- EXERCISE TEXT -
======
The objective of this study is to analyze a honeycomb structure with special coating on the surface. Its matrix material is stainless steel. Compared with aluminum alloy, stainless steel has higher hardness, better corrosion resistance, and heat resistance, which can meet the needs of more practical engineering applications. In order to study the mechanical properties and failure forms of the honeycomb material, the quasi-static and dynamic compression experiments are carried out with a pressure testing machine and an SHPB device. The failure deformation process is photographed by high-speed photography, the dynamic energy absorption characteristics are analyzed, and the failure principle of the same honeycomb steel structure is studied by numerical simulation.
======
- DATASET EXCERPTS -
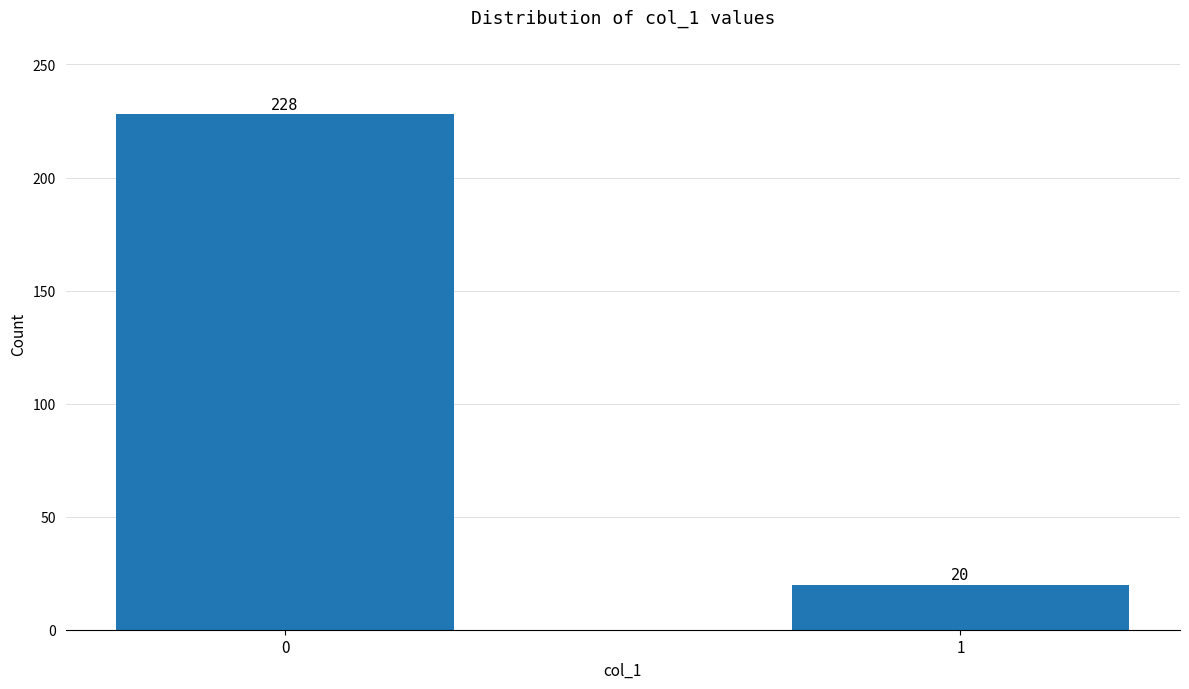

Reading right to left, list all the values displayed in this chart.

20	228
======
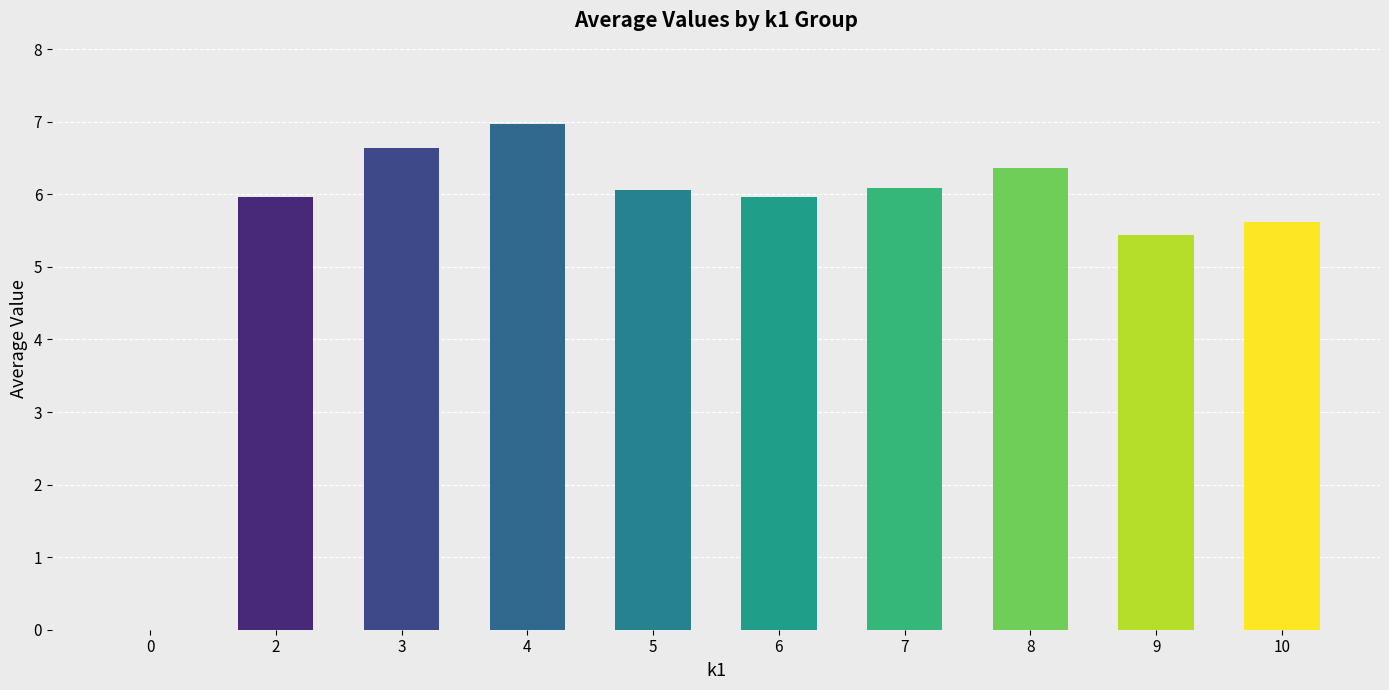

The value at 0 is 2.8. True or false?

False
======
- YOUR OBJECTIVE -
Retype the honeycomb steel passage from "The objective of" to "by numerical simulation.".

- SOLUTION TO THIS TASK -
The objective of this study is to analyze a honeycomb structure with special coating on the surface. Its matrix material is stainless steel. Compared with aluminum alloy, stainless steel has higher hardness, better corrosion resistance, and heat resistance, which can meet the needs of more practical engineering applications. In order to study the mechanical properties and failure forms of the honeycomb material, the quasi-static and dynamic compression experiments are carried out with a pressure testing machine and an SHPB device. The failure deformation process is photographed by high-speed photography, the dynamic energy absorption characteristics are analyzed, and the failure principle of the same honeycomb steel structure is studied by numerical simulation.